Ed Bastian and Glen Hauenstein
Glen Hauenstein (GH): So Ed, what did you want to be when you grew up?
Ed Bastian (EB): I wanted to be a baseball player. I'm from a big family, as you know; I'm the oldest of nine children. And it's nine people to make a baseball team. It was always conducive to my dream. The reality is, I wasn't very good, and so I decided to focus on studies.
GH: When I was a kid we always used to take our vacations to Florida. And I was always in charge of the family's reservations. So I probably should've known then that I would wind up in the airline business. The only way to do it--there was no internet--you had to call. And I would keep calling back, and keep calling back, and keep calling back the airlines, and always hoping that I could find a seat on Delta, because it was the premium brand.
EB: I did no grow up with an airline background. The first time I ever stepped foot on an airplane I was 25 years old.
GH: That's amazing.
EB: I didn't even know when I graduated from college where I was going to be. So I'd really come to rely upon your innate knowledge and the creativity and that genius you have for growing our business. And that I think together with my background I think is going to really do wonders for future growth in this industry. So Glen, we met in 2005, and it was a very, very different company then, a very different time. Why did you join Delta Air Lines?
GH: I was interviewing for the job of chief commercial officer at Air Canada. I was in Montreal, and I got a call on my cell phone from Jerry Grinstein, who was then the CEO at Delta. And he said to me, "We're in a heap of trouble down here, and we were wondering if you could come talk to us about joining the team." And at that moment I thought to myself, "This is my dream come true," because I knew when he called me that it was going to be a great fit. And we had what I thought was a great interview. And from that day I was just so excited about the potential. And I wrote him a nice long letter when I got back to Rome, and I told him that I wanted to be on the team that restored this iconic brand to its rightful position in the airline industry.

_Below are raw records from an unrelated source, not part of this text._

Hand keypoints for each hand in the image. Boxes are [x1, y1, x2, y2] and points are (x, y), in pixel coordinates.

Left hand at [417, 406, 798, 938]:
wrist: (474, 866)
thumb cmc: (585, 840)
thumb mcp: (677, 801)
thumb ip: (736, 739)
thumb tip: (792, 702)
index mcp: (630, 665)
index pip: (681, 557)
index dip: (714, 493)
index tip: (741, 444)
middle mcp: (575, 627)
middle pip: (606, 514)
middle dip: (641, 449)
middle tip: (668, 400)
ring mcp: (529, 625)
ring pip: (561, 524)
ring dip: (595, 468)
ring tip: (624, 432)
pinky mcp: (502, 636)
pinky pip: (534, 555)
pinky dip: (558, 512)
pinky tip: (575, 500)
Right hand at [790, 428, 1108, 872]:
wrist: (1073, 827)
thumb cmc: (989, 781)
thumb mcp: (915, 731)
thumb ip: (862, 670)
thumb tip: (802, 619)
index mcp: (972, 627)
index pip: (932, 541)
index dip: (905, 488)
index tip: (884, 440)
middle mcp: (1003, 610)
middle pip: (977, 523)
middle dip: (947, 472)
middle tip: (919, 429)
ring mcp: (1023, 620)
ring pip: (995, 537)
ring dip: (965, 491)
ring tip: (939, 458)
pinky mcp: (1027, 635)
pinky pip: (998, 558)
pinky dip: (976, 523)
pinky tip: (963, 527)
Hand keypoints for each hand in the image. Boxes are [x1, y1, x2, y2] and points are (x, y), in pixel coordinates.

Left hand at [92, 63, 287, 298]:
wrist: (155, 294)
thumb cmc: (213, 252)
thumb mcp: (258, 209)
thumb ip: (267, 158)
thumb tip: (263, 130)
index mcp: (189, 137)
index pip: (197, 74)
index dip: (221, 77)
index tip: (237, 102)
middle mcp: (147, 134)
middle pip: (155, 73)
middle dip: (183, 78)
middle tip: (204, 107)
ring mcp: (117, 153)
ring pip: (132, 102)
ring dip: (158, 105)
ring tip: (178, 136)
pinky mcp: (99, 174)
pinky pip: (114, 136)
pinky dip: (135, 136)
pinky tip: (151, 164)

EB: You don't often in one's career get to reinvent a 75-year-old company and breathe new life into it. And for me that was the exciting part of the journey as well. One of the proudest moments in my career I'll always look back to, we relit the "Fly Delta Jet" sign over the Atlanta maintenance base, which was always a beacon in the sky in the southeast as the planes were coming in in the evening. It was the same day that we found out that the creditors were going to reject the US Air hostile takeover and stay with Delta and invest in the people of Delta to let us out of the bankruptcy. And we relit the light. We celebrated our freedom. It was a great evening.